## DOCUMENT SECTION
Wednesday, June 4, 2008

This week so far

I had construction duty one day this week and most of the American teams struggle with two things. 1. They want to do cement- not moving tiles. Which I might add... those tiles have been moved a thousand times in the past 4 years. I know because Orangewood moved them at least three times a couple years ago. So, the team wants something more significant to do. Well, let me tell you, they don't know it but making and moving cement in Mexico is not that exciting, fun, and definitely not easy. 2. Americans want to give 120% the first day. They are running the tiles to the finish point. They have four more days or construction... take your time and don't kill yourself (is what I want to say). Americans want to be quick and efficient. Well, in Mexico, quick and efficient are not on top of the priority list. It will get done eventually and thats ok. The whole building isn't going to be up by the end of the summer. Moving on...
The kids.
Kevin (6 yrs) is a little boy that said absolutely nothing last year. Not a word. This year he is talking! Amazing. I was holding his hand as we were walking to craft the other day and he kept giving me kisses on my hand. :) He is a little softer around the edges this year too.
Gaudencio (7 yrs), bless his heart, had a rough day two days ago. Kevin decided to chuck a frisbee and poor Guadencio was staning about a foot away, in the line of fire. So, Guadencio gets hit and starts crying. I ran over and scooped him up and after he stopped crying he was happy to sit in my lap. Later I came up some stairs and he was crying again! And so I scooped him up and we just sat there and I held him. He likes to be held when he is hurt. Some of the younger ones don't.
I brought out sudoko again and Monse and I played. Then Uriel came up and saw what we were doing and made a comment. Uriel is 13 and he is an intelligent, quiet, independent boy. He is not one that really comes out and plays with the teams or hangs out with the inters. He has probably said a handful of words to me ever and he sat down and we started playing sudoku! Then Jorge Calixto came and went and it was still Uriel and I. So, when it was time to go to be I let him borrow the book. It is funny how something in common can bring two people together.
Well, today is my day off. So, I am resting and then it's back to work tomorrow.

Monday, June 2, 2008

I am here

i arrived saturday with two other interns- beka and mandy. mandy has been here before for a year before. it was not the feeling of nervousness that i had last year coming. i didn´t have a fear of getting lost or not being able to speak any spanish. and myrtille (she does everything and is in charge of the interns), in her infanite wisdomm said that the interns did not have to do the walmart bus trip. every year the interns are dropped off at walmart and told to get back to casa hogar.... not exciting... so that is two years in a row that i didn´t have to do that! there is no one here long term- so it is just the summer interns. it feels kind of weird because aaron was here last year and was in charge. but at least mandy and i have been here before so we know what to do.
i got to casa hogar and it was funny to see how the kids greeted me. jorge calixto and chucho gave me hugs and smiles. lupe and blanca sat there while i hugged them. dani looked at me quizzically and then said - i remember you! roberto got back to casa hogar late that evening and just came smiling and gave me a big hug. then in came lalo and his brother, omar.... probably two of my most favorite people ever! i was so glad to see them and they were glad to see me.

## DATA

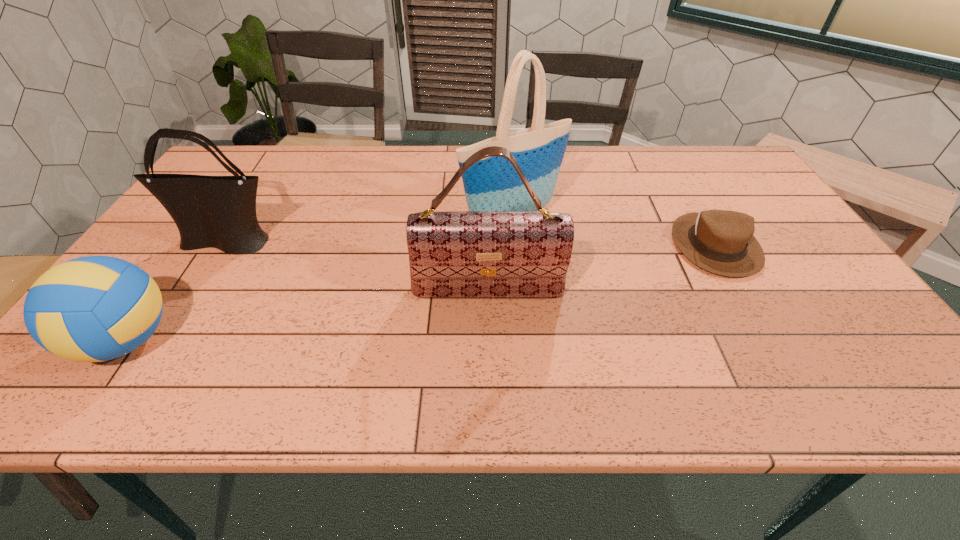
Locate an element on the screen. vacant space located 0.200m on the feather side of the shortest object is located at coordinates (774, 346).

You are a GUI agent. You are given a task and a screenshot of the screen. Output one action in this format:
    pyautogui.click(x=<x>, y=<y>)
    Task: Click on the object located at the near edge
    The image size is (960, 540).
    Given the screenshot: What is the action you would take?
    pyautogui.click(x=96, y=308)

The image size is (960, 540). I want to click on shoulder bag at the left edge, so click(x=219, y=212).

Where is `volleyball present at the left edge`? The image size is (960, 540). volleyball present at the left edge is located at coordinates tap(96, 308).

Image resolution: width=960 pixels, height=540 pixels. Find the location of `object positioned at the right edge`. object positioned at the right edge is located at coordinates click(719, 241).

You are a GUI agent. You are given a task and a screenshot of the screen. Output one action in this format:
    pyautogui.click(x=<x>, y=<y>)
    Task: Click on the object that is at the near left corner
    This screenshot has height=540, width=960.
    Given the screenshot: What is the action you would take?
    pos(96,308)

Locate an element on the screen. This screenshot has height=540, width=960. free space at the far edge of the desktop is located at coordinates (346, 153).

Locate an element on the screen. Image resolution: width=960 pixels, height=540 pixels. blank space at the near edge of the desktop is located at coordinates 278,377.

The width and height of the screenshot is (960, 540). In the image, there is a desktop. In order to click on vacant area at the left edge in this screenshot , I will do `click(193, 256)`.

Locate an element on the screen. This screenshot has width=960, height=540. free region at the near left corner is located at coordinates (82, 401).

* * *

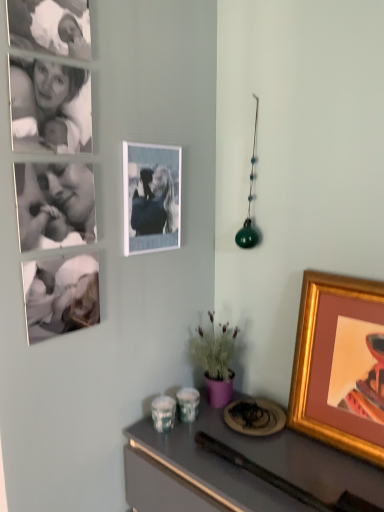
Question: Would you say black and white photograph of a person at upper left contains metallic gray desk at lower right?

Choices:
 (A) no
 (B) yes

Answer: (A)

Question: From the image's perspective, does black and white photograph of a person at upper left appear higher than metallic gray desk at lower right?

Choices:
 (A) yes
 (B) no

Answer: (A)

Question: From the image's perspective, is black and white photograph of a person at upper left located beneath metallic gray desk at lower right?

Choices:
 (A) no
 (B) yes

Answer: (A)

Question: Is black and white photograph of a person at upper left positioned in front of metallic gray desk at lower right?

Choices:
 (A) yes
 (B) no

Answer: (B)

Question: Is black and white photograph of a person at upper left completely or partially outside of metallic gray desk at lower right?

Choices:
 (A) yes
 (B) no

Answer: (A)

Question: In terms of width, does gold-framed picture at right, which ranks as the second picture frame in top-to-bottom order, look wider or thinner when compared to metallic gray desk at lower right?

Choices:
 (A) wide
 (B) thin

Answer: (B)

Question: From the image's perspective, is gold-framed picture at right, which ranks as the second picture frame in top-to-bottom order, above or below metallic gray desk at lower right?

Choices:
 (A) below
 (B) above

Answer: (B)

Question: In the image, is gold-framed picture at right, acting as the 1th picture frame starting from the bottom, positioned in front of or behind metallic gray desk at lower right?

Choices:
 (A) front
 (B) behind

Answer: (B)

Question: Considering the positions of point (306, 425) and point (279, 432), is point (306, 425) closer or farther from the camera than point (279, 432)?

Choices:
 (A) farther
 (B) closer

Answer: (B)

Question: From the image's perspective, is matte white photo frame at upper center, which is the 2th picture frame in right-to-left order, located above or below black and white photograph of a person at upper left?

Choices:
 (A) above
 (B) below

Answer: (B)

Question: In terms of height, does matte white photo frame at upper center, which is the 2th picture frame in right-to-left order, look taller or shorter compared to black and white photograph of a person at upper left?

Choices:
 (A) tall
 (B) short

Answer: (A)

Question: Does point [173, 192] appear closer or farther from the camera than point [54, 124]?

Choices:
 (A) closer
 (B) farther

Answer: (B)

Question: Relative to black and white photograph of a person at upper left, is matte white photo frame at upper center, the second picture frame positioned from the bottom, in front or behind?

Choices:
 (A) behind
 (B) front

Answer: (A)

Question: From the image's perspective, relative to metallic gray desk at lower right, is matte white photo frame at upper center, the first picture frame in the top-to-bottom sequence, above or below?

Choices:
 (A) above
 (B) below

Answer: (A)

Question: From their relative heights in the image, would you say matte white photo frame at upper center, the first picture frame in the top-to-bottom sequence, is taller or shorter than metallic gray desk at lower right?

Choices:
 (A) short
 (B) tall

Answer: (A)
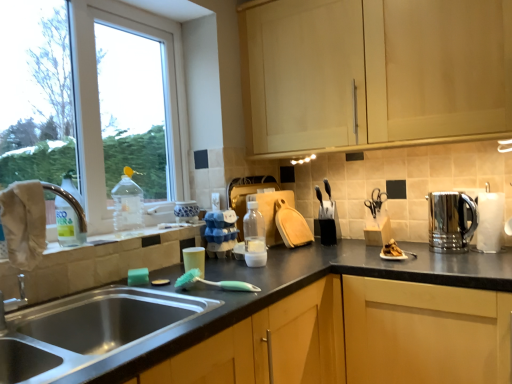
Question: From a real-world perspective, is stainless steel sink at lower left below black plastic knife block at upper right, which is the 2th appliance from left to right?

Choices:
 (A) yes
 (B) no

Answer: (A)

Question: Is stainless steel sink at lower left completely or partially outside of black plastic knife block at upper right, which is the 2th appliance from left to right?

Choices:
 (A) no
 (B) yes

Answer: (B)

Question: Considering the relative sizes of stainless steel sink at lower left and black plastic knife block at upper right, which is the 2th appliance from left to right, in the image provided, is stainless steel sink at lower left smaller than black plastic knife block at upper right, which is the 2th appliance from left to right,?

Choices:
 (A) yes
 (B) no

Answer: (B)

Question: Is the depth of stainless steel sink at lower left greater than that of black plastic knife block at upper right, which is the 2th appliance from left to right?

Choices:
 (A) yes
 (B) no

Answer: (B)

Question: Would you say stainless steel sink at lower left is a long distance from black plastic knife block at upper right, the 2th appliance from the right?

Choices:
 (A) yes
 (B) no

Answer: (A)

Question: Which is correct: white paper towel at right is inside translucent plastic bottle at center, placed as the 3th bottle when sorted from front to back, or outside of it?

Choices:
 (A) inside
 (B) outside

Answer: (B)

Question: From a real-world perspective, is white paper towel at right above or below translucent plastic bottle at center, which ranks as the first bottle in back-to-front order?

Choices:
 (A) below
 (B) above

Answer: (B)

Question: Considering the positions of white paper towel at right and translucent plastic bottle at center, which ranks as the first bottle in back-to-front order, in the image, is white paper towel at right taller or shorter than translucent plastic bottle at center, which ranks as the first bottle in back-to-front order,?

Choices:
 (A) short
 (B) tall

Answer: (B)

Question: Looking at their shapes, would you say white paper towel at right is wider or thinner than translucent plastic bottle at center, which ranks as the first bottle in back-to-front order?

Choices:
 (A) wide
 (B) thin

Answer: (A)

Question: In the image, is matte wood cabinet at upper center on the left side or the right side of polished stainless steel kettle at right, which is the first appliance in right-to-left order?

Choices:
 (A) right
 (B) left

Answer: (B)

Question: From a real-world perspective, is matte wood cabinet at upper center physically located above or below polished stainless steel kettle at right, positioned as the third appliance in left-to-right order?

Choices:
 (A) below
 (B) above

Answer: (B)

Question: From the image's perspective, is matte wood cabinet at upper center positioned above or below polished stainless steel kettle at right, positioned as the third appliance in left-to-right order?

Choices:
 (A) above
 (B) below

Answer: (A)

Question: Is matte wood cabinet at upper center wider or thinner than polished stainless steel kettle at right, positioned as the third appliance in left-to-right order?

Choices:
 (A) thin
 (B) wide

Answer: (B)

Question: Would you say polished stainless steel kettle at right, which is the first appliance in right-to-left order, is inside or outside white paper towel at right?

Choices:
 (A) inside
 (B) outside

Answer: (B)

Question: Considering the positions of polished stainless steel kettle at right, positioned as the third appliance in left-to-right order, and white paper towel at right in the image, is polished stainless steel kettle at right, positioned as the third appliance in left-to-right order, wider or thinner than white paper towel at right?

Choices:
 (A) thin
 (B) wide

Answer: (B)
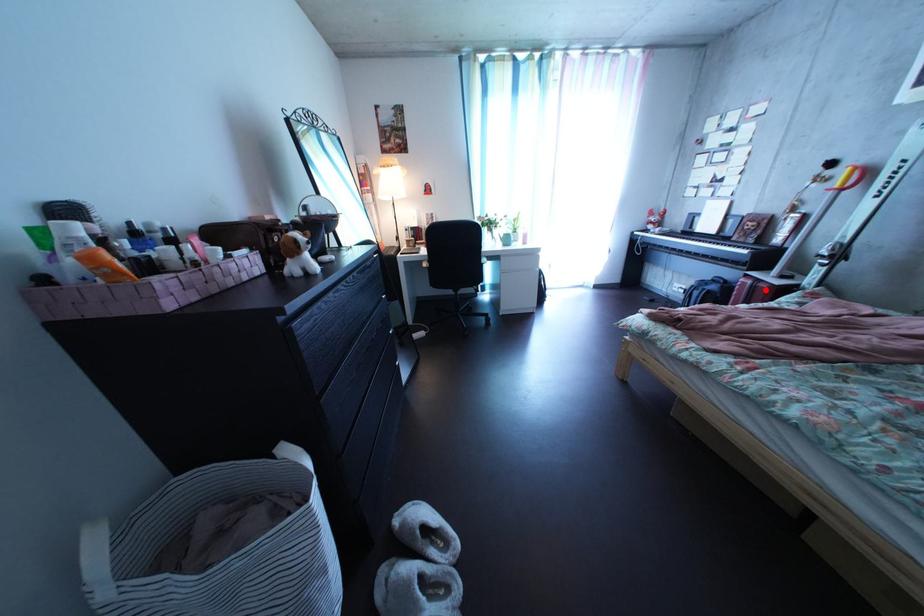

---

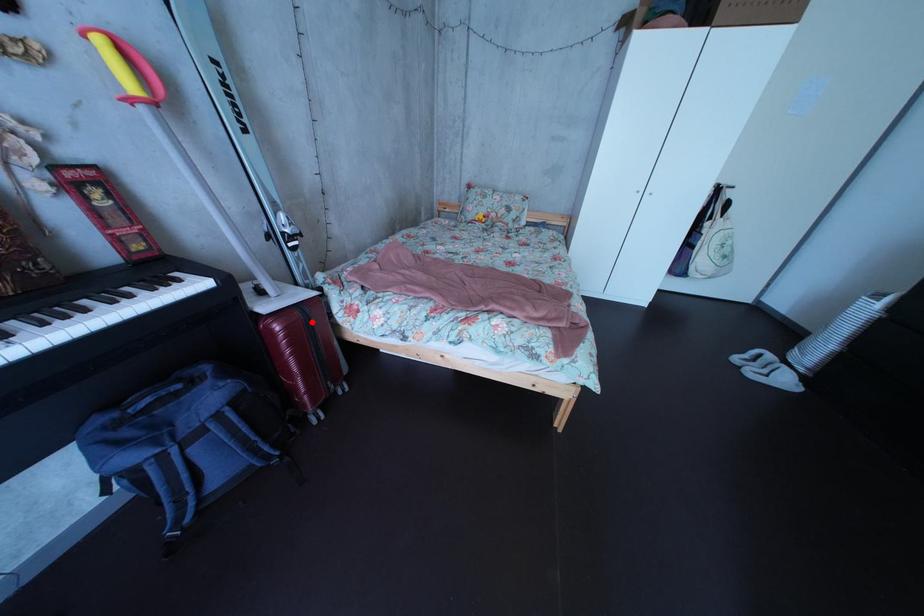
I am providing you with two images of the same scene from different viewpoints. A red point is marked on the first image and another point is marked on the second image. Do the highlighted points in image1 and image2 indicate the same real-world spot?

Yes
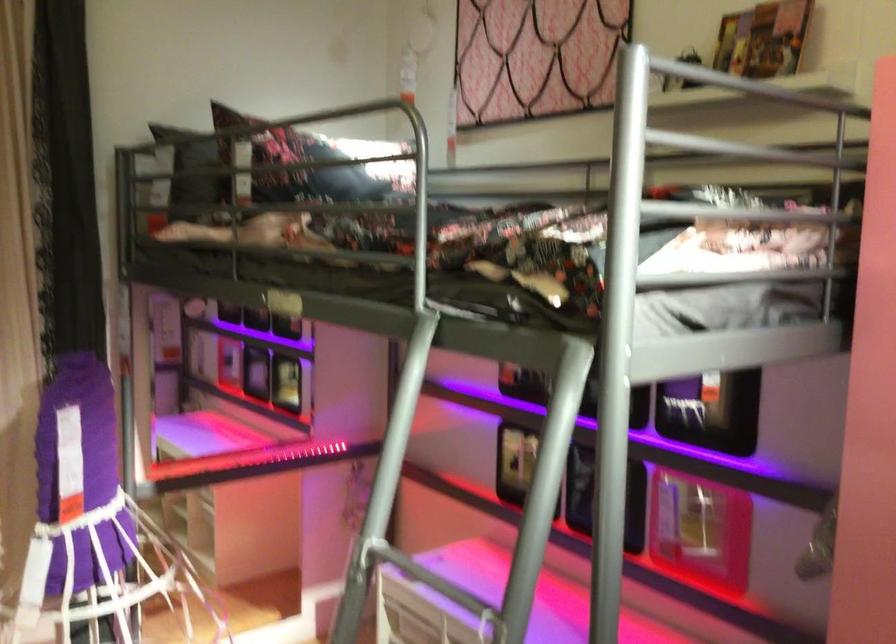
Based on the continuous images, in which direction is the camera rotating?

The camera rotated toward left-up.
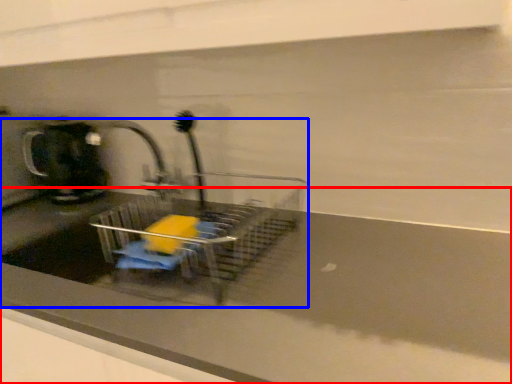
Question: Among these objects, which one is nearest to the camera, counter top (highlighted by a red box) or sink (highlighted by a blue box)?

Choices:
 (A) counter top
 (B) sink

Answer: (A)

## TASK REQUIREMENTS
**1.** Copy the listing lines verbatim, starting at the line containing "front of metallic gray desk at lower right?" and ending at the line containing "outside of metallic gray desk at lower right?", with both of those lines included.
**2.** Continue the blog post about interning at Casa Hogar in Mexico, starting after its last sentence.
The blog text and the listing have no connection to each other.

## ANSWERS TO THE EXERCISE
**1.**
Question: Is black and white photograph of a person at upper left positioned in front of metallic gray desk at lower right?

Choices:
 (A) yes
 (B) no

Answer: (B)

Question: Is black and white photograph of a person at upper left completely or partially outside of metallic gray desk at lower right?

**2.**
so Sunday we went to church and we crammed... and i mean crammed in the bus. i think we had 50-60 people in a bus that sat 20 comfortably. on the way it was... do i dare say a pleasant ride? i got to sand up right by the window and i got a great breeze until we stopped. gama was smart and sat on top of the chair beside me so he could ge t the wind too. on the way to and from the beach big jorge made sure he saved me a seat and so i had to sit down. so what is some more sweat added to everything else?
i spent a lot of yesterday just observing. one of the little ones, andres, kept coming to me with a piece of fabric with something in it. he would tell me it was icecream or something and then squeal with delight when i opened it and was so surprised that it was a fruit seed. i also brought the sudoku out and liz sat on my lap while monse and i played.
wednesday i have my day off. mrytille said i could come to her house and wash close and spend the day there. so, i will probably be able to write tomorrow night or wendesday.

Wednesday, March 26, 2008

and so i am starting again

Last summer I was able to live at Casa Hogar for two months and clean kness, wipe snotty noses, and love on children. This summer I am excited to be going back for a month. It is a long process of support raising, forms, and planning but it will be here quicker than I know it!
I have been to many countries and experienced many cultures but there is something about this tiny little orphange off of the main road in Acapulco, Mexico that I just can not explain. There is something that draws me there and makes me long to be there. There are precious faces that I love and adore and that love me back.
I was able to go to a children's home in Mississippi during my spring break and experience what an orphanage in the US was like. I was glad that I went but it just showed me how much I love Casa Hogar and the kids there. There is something about those kids, their stories, thier smiles, their personalities, that stick to me. I know some of their stories and despite the language barrier I could tell you their personalities, what they like, how they act around people. Do I know them completely? No. But I love them dearly and I don't think there is any place that will replace Casa Hogar in my heart.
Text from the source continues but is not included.